▶ **Tarea 1**:
Según el texto extraído sobre el primer libro, ¿para qué sirve escribir?

▶ **Texto extraído**:
++++++

Comprendí que lo primero que tenía que hacer era hablar de ti, de un campesino analfabeto que parecía un héroe de la antigüedad

LOS PROTAGONISTAS del primer libro que escribí somos tú y yo. También aparece mi padre, es decir, tu hijo, pero está como apretujado entre nosotros dos. En la historia aparecemos los tres al amanecer de un día de verano, saliendo de Milán para ir a vender tu casa de Puglia, la que compraste cuando os casasteis, la casa en la que nació mi padre y en la que yo pasé los veranos de mi infancia y de mi adolescencia. Para ti simbolizaba tu vida de campesino, para papá su juventud, para mí las vacaciones en la playa. La casa, tanto en la novela como en la realidad, se caía a trozos, las paredes se desmoronaban igual que nuestra memoria, para entonces ya rebosante de otros recuerdos. No llegamos a tiempo de hacer aquel viaje, así que me lo imaginé. Porque, por otra parte, ¿para qué sirve escribir? Para redimir la brutalidad del tiempo.

++++++

▶ **Extractos de datos**:
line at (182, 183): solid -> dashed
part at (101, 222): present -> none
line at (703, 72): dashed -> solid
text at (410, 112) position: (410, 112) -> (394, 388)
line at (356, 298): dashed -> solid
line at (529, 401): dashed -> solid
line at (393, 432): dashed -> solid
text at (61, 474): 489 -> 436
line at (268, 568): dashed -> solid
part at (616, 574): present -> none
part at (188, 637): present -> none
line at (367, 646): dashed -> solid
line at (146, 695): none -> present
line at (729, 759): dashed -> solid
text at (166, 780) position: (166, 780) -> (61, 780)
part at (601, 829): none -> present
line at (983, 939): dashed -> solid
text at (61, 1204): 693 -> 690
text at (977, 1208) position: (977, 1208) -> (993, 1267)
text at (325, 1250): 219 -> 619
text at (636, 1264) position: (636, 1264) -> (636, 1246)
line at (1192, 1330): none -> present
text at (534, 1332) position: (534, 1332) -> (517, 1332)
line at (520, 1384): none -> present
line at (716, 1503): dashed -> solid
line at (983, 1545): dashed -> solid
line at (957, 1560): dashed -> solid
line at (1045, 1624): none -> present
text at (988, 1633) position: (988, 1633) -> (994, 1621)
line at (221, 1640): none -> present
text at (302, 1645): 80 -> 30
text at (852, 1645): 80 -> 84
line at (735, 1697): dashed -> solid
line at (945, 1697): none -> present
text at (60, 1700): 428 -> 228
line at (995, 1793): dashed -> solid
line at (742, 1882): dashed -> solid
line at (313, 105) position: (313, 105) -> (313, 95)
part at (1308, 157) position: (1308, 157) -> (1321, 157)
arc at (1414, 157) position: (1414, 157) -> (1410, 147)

++++++

▶ **Tarea 2**:
Dispón como una lista JSON de cadenas, una por línea y sin líneas en blanco, el tramo de las filas que va desde el comienzo de las filas hasta la línea que contiene "line at (529, 401): dashed -> solid", ambos extremos incluidos.

▶ **Respuesta escrita 1**:
Para redimir la brutalidad del tiempo.

▶ **Respuesta escrita 2**:
[
  "line at (182, 183): solid -> dashed",
  "part at (101, 222): present -> none",
  "line at (703, 72): dashed -> solid",
  "text at (410, 112) position: (410, 112) -> (394, 388)",
  "line at (356, 298): dashed -> solid",
  "line at (529, 401): dashed -> solid"
]